Volf looked at her, and then glanced at the guard who stood impassively by the door. "My master sent me - to protect you, and to see all was well with you. He ... " A pause, and he glanced warily at the guard again. "He will not be pleased with me, when he finds out where I am held." His eyes were conveying a frantic message. Soon.
Syndra's relief was evident in her smile. She nodded slightly, acknowledging his concern. "I'll talk to him," Syndra assured him. "But first I have to ask you...," She lowered her voice. The guard could probably still hear if he strained, but no one in the other cells could. "Why did you run?"
Volf flushed, and lowered his voice in turn.
"It was Ser Anders. When I heard his voice ... well, I panicked. I thought if he found me, he'd do his best to fasten any crime on me, just to have his revenge on Ser Corryn. And it looks like he has. Murder! What shall I say to my master?"

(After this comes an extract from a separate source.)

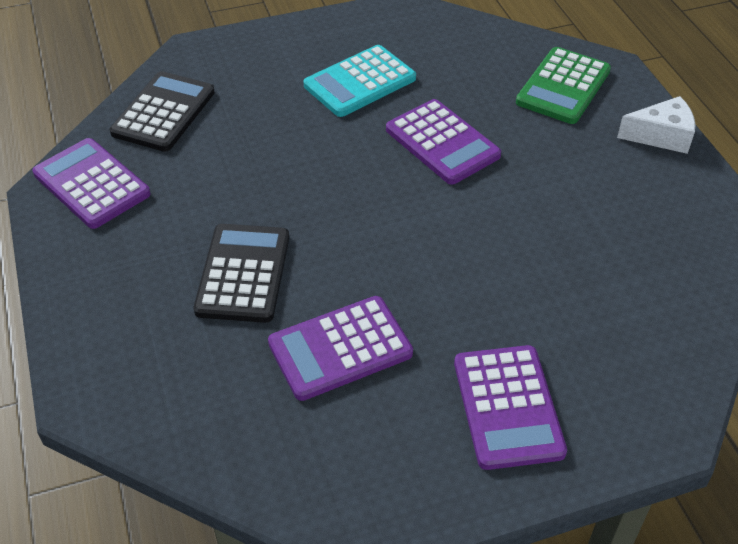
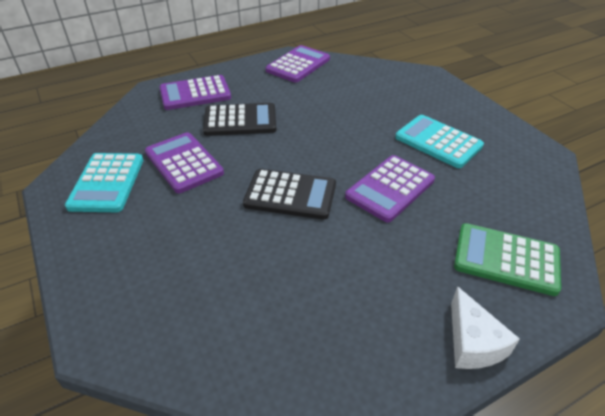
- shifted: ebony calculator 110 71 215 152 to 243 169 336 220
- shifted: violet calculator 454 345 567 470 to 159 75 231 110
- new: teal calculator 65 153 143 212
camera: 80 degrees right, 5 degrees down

There was a note of panic in his voice.
It was all Syndra could do to hide her amusement. Volf was genuinely frightened, so of course it wasn't funny. What amused Syndra was that Volf could possibly think Corryn would believe anything Anders charged him with. In fact, the Riverwolf would probably knight the lad on the spot just for standing up to Anders.
Syndra spoke softly but calmly, trying to ease his panic. "Volf, don't worry. You're just here for questioning. My cousin Godwyn will be down later to talk to you. You remember him, don't you? Just tell him the truth. Tell him everything you know and you'll be fine. As for Ser Corryn, I'll talk to him for you. He'll listen to me and I'm sure he won't be angry with you.
Volf sighed. "He won't be angry with me for the accusation," he said dolefully. "He'll be angry that I tried to run."
Syndra nodded, understanding his concern.
"In the meantime, though," she continued, "my cousin Edlyn here was wondering about the men you came in with. She thinks she might have seen one of them earlier. Did you catch their names? Or could you describe them?"
Volf looked a little bemused. "They were ... sellswords. Young, dark. Both of them. I think they were Southerners. No, their leader sounded like he was from the North - but with some years in the South to give his speech a lift."
Edlyn nodded. "That's him! And did he have a cut, or a bruise on his forehead, about ... here?"
Volf nodded. "Yes, mistress, he did."
"It's the same man. Syndra - I =have= to see him," said Edlyn urgently. And then, in case Syndra was still unconvinced, she added, "I met him in the godswood. He came in answer to my ... my invocation!"
Syndra winced slightly and turned back to Volf. This was a bad idea, but how could she argue with the gods, especially the old ones? "Thank you, Volf. You've been a big help. We must be going. Remember what I said," she smiled encouragingly as she departed, motioning the guard to close the door.
As the guard stepped forward to turn the key in the lock, Syndra leaned back and whispered to Edlyn, hoping against hope, "Are you certain you can't just speak with him through the door?"
Edlyn gave this due consideration. "Well," she said, "I would like to make absolutely sure. And calling, 'Are you the man I met in the godswood?' would give him some idea of how to answer. I think I need to see him."
Syndra turned to the guard accompanying them, "Ser, if you would be so kind, could you tell us which cell is the leader's? Lady Edlyn believes she saw him earlier. She'll need to identify him conclusively to report to Master Godwyn. It will only take a moment."
"Very well, Mistress," he said, with some reluctance. He locked Volf's cell door and then led them some sixty degrees around the circle of the cells, before stopping at another locked and barred door. "This is it," he said, fumbling for his keys.
In a moment, it was unfastened, and he slowly opened the door ...
Syndra reached over and stopped the door when the opening was several inches wide. She motioned the guard to brace behind it to be ready for a rush. "That's far enough, Edlyn. Look quick and let's leave." Syndra stood close behind her cousin, right hand holding left wrist almost casually. Beneath her skirts, however, she was on the balls of her feet, ready to spring in case of attack.